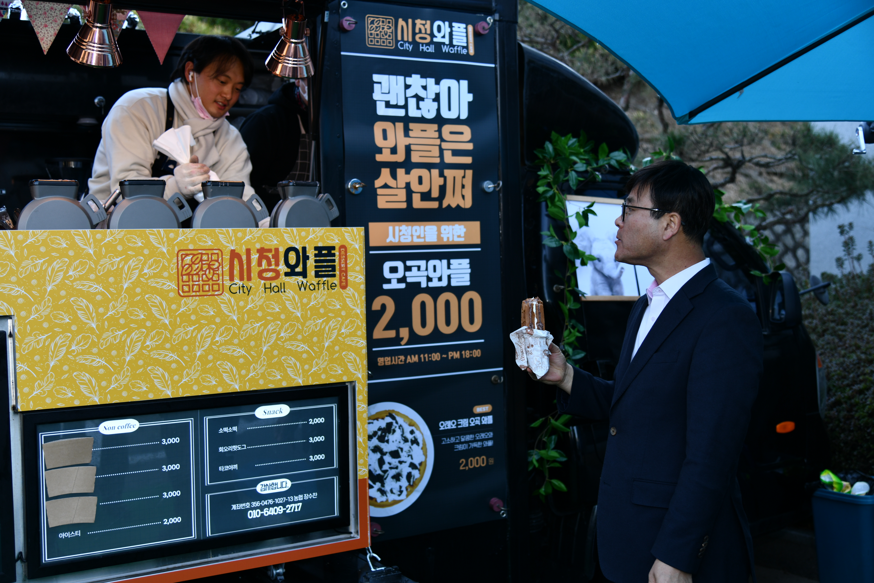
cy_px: 292
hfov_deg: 48.5
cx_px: 437
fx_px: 971
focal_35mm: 40
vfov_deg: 33.4
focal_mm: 40
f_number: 4
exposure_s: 1/250
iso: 200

····················

An exact reproduction of the material is needed, without its images.

cy_px: 292
hfov_deg: 48.5
cx_px: 437
fx_px: 971
focal_35mm: 40
vfov_deg: 33.4
focal_mm: 40
f_number: 4
exposure_s: 1/250
iso: 200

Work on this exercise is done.